While he struggled to find his place as a Black classical musician and openly gay man in America, he found much of the acceptance and freedom he was looking for during his frequent trips to Paris. Strayhorn especially enjoyed traveling to Europe with his long-term boyfriend and fellow musician, Aaron Bridgers. According to Bridgers, the two men initially bonded over their love of French culture and music.

Nine years into their relationship, Bridgers left for France to pursue a fulltime career as a jazz pianist, and became the house pianist at The Living Room. This decision was made in part because of Bridgers’s fascination with French culture, but also because there was a higher demand for jazz musicians in Europe; Black male jazz musicians, in particular, found the atmosphere more congenial than in America. The two men remained both friends and lovers, with Strayhorn making frequent trips for Paris for both business and pleasure. One of their must fruitful musical partnerships was the movie Paris Blues, in which Bridgers makes appearances as a jazz pianist, while Strayhorn co-wrote the score (with Duke Ellington).

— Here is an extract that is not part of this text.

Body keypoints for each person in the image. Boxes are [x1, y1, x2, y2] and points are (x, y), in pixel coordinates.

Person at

Released to American audiences in 1961, and shot in location in France, Paris Blues stars Sidney Portier and Paul Newman, as two American jazz musicians enjoying the freedom, success, and celebrity of living and performing in Paris. The opening scene captures many elements that attracted so many Americans to Paris in the 1950s- large appreciative audiences, racially integrated clubs, and a more sexually open society. Writer and director Sam Shaw recalls that Strayhorn was drawn to the script on a personal level, as he related to the romantic appeal of French travels, the dynamics of interracial relationships, and the struggles of a composer to get his work produced. Shaw recalls, “The film appealed to Billy, too, metaphorically for a gay relationship. Billy was also interested in the artistic struggle. One of the guys wanted to compose concert music but wasn’t accepted by the classical establishment. This issue was of great importance to Billy.”

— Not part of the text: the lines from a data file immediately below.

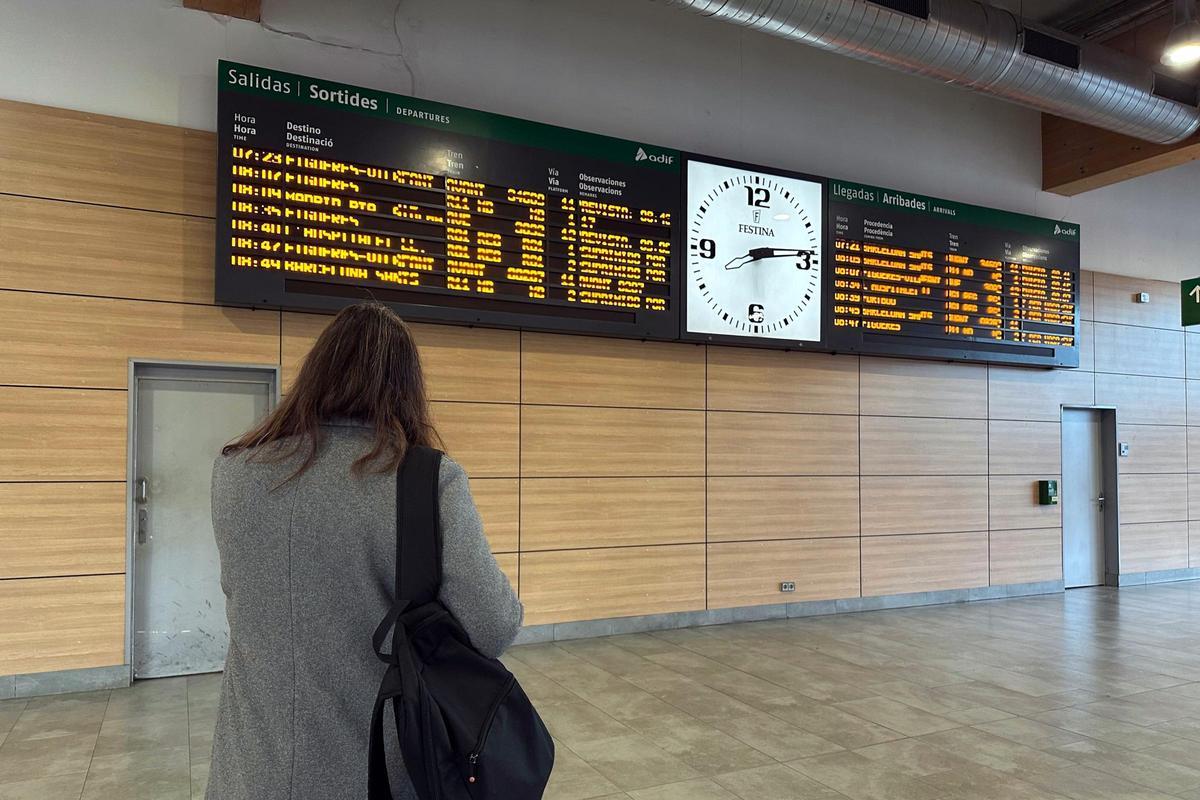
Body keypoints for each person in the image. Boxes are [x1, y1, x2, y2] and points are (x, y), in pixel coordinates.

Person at [207, 302, 523, 800]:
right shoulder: (425, 479)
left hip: (249, 770)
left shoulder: (234, 472)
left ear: (317, 372)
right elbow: (493, 624)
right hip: (377, 770)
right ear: (406, 387)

As a gay man and an African-American musician, Strayhorn was drawn to French culture on many levels. But perhaps Aaron Bridgers best expressed ‘Sweet Pea’s’ lifelong attraction of French culture when he said, “Nobody cared who you were or what you were. There was no judgment. That’s one of the reasons Billy and I loved it here.”

by Gabrielle Tee


Hajdu, David. Lush Life: A Biography of Billy Strayhorn. North Point Press. 1996.

Henriques, Kevin. “Aaron Bridgers.” The Guardian. December 2003. Accessed March 19, 2017.

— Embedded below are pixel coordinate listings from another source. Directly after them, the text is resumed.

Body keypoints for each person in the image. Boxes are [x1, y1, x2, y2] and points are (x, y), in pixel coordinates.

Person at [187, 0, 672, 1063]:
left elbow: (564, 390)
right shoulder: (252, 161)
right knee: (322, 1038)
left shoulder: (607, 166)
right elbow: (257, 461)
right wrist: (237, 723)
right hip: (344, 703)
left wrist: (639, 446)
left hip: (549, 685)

{ 2 comments… read them below or add one }

Sid Banks April 28, 2017 at 4:20 pm

Something that stood out to me was the fact he turned to jazz due to the challenges of making it as an African American classical composer. It makes me wonder the intentionality of France and far their “acceptance” goes. Despite being incredibly welcome as a jazz performer, would he have gotten the same treatment as a classical performer? Exotifying black musicians was obvious in France, but I can’t help thinking about how many performers recognized they were being pigeonholed.


Annie Jo Buchanan April 28, 2017 at 4:20 pm

This is a great article! You included just the right amount of background information on Strayhorn (childhood life, his role in jazz history, his experience in Europe). Anyone browsing the internet could read this article and understand the content, yet it assumes an appropriate amount of knowledge in the reader (isn’t written in an elementary style). I appreciate that you chose to write about someone with many intersecting identities; so much of jazz’s publicized narrative centers on heterosexual men, creating hyper-masculinized stereotypes that don’t reflect the diversity of jazz musicians, and this was a refreshing snapshot of a prominent musician that defied those tropes and created his own niche within the jazz culture of his era. Loved it!